Future research is going to depend on placing people in context by linking to other data sources, including those tied to geography. How do we link this broadly to their community (location, socioeconomic status, etc.) while preserving participant privacy? Latitude and longitude are the most useful, but also the riskiest.
- The Play & Learning Across a Year (PLAY) Project is collecting sharing permission in some locations that will permit sharing of Census Block Group-level data. The project uses Databrary extensively now, and will share data with the research community when the project is complete. The intent is to share county-level Census data for all of the \(~n=1,000\) families, since this level of geographic resolution does not require participant permission. So, PLAY represents one illustration of how broader, geographically informed, data might be shared more widely.
- The PLAY project also implements the same algorithm used by the NIMH Data Archive for generating a globally unique identifer (GUID). PLAY will use these identifiers.
Are there requirements for the way the data are organized? Variables and format? Are there controlled vocabularies or standards for sex, ethnicity/race, etc? How do we know how the information was collected (what was asked and who answered)? Better documentation of what measurements were and how they were collected would be optimal. One solution would be need to upload their protocol.

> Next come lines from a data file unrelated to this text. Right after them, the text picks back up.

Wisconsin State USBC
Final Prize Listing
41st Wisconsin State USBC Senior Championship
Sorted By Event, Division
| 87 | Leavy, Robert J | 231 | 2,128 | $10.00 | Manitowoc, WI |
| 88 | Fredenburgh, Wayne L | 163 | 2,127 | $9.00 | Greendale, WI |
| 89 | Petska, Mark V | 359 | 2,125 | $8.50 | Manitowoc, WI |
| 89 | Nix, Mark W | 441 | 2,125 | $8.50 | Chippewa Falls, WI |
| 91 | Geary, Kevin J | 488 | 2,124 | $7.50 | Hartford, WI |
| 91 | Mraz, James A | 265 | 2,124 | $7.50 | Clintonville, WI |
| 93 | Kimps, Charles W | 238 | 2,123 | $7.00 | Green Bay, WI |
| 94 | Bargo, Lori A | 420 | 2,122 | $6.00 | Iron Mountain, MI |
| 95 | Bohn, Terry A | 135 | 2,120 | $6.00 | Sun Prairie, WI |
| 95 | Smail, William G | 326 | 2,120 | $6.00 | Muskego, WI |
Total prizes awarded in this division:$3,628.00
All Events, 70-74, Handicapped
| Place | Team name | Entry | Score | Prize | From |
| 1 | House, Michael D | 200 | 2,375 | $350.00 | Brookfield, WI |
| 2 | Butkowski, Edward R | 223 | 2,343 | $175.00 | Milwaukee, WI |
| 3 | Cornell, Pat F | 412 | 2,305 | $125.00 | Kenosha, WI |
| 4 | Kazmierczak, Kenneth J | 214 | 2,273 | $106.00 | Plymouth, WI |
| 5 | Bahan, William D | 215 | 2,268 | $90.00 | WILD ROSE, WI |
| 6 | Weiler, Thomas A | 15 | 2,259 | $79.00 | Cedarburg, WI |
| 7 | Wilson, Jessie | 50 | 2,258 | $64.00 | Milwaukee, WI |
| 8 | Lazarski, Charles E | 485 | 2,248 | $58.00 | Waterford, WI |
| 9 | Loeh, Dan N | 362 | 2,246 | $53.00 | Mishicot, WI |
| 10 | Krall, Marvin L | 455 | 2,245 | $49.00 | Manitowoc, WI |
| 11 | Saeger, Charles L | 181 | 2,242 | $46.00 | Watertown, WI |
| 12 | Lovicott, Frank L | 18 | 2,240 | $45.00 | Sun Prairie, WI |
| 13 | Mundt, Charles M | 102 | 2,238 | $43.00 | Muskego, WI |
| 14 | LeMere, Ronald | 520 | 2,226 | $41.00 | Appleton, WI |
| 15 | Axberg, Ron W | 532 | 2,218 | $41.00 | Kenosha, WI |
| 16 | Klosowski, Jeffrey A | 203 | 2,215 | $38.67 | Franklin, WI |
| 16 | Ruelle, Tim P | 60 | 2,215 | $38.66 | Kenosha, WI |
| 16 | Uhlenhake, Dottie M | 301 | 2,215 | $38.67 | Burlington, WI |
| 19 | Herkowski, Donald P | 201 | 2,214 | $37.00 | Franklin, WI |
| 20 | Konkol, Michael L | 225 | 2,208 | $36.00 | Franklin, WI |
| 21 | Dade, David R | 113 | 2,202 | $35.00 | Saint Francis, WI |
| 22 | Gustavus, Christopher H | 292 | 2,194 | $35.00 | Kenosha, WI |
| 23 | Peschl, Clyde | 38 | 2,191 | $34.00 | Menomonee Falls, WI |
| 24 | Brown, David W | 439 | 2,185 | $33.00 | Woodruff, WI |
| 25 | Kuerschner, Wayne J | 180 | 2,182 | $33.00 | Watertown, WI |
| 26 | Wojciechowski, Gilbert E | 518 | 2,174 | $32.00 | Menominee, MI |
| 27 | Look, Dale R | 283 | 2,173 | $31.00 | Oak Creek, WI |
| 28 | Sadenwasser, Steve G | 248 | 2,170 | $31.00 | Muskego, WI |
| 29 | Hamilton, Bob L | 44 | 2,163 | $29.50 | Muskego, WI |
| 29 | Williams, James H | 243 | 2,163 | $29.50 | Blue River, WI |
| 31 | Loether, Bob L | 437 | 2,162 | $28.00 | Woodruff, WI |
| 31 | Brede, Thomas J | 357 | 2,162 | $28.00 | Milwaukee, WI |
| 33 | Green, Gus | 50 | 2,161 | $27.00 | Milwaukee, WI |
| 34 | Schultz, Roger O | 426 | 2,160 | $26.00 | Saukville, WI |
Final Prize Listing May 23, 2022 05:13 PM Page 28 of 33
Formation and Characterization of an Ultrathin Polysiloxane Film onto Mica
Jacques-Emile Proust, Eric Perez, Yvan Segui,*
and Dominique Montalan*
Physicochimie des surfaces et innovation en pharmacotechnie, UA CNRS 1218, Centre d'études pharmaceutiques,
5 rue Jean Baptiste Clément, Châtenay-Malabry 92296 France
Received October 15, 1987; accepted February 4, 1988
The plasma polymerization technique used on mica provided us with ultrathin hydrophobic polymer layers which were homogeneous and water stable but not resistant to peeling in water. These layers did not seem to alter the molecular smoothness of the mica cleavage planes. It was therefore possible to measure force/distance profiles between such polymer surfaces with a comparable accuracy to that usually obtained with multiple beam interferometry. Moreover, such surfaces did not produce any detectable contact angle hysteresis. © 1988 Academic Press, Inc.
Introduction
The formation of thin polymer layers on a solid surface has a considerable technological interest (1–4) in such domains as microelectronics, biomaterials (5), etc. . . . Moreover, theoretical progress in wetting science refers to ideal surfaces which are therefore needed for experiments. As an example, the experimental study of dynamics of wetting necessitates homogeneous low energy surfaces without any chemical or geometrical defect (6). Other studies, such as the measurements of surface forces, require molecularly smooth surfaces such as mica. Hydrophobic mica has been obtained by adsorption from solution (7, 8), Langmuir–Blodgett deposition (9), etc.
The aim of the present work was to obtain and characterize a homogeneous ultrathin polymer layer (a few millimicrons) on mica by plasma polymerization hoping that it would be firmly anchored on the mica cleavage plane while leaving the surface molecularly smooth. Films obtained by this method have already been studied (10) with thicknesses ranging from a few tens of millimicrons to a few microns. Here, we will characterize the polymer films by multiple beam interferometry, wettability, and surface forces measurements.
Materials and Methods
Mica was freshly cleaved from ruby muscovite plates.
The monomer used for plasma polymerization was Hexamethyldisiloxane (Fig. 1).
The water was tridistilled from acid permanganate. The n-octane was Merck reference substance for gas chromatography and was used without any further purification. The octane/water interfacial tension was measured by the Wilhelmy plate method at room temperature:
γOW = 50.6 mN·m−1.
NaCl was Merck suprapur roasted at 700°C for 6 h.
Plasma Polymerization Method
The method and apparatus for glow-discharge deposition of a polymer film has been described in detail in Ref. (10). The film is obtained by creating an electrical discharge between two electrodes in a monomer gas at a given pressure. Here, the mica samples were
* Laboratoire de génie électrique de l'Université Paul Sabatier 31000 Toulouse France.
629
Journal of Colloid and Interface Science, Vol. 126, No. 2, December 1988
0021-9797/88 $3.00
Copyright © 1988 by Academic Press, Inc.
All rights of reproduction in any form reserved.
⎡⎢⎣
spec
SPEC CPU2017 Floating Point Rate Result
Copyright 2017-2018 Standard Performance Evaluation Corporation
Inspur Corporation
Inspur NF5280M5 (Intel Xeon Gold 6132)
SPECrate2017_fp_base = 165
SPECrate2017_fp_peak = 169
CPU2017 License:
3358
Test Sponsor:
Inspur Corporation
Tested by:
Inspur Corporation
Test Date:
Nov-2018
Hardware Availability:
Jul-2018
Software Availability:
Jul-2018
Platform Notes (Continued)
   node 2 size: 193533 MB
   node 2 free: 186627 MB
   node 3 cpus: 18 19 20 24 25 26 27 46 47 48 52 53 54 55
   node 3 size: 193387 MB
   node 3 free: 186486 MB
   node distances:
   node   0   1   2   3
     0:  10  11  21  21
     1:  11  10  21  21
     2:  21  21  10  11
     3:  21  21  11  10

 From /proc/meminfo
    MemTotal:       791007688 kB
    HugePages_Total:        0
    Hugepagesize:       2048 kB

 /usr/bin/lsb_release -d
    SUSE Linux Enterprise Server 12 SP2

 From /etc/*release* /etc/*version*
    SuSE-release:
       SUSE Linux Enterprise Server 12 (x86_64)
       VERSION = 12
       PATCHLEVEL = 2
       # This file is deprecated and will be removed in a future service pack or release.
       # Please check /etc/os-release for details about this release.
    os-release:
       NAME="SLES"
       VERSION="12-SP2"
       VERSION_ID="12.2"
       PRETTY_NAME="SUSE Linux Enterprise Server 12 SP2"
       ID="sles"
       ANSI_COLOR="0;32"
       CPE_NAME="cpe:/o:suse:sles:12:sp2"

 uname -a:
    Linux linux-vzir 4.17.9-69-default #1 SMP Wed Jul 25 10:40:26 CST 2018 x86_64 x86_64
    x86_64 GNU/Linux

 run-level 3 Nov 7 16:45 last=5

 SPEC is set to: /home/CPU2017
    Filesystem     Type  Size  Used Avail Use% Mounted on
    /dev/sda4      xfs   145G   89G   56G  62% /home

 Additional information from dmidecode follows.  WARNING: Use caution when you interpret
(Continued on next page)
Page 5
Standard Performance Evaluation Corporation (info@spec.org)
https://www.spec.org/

- Databrary 1.0 has semi-controlled vocabularies for some variables (see the page on metadata), but these are limited in scope, and only some investigators use them. Users may upload additional data, including information about questionnaires, context for the data collection, but this is at the discretion of individual researchers.
- PLAY has shared its entire protocol openly, all parent report questions, and has already published a protocol illustrating how those questions are handled after data collection. But none of these practices are standard in the field.
NIH has published the PhenX toolkits and many of these are implemented in the NIH Toolbox and NIH Infant and Toddler (Baby) Toolboxes. Could that work be build upon?
- Yes. There have been some preliminary discussions with the lead PIs on the NIH Baby Toolbox about storing and sharing the video portions of those data on Databrary. But there is much more work that could be done in this vein.
What is your objective for the data that will be in Databrary? What data should be collected from everybody will be based on the goal of what is included in Databrary?
- Video about natural behavior needs a home and is much richer when it is linked with other kinds of data. Databrary aspires to be that home.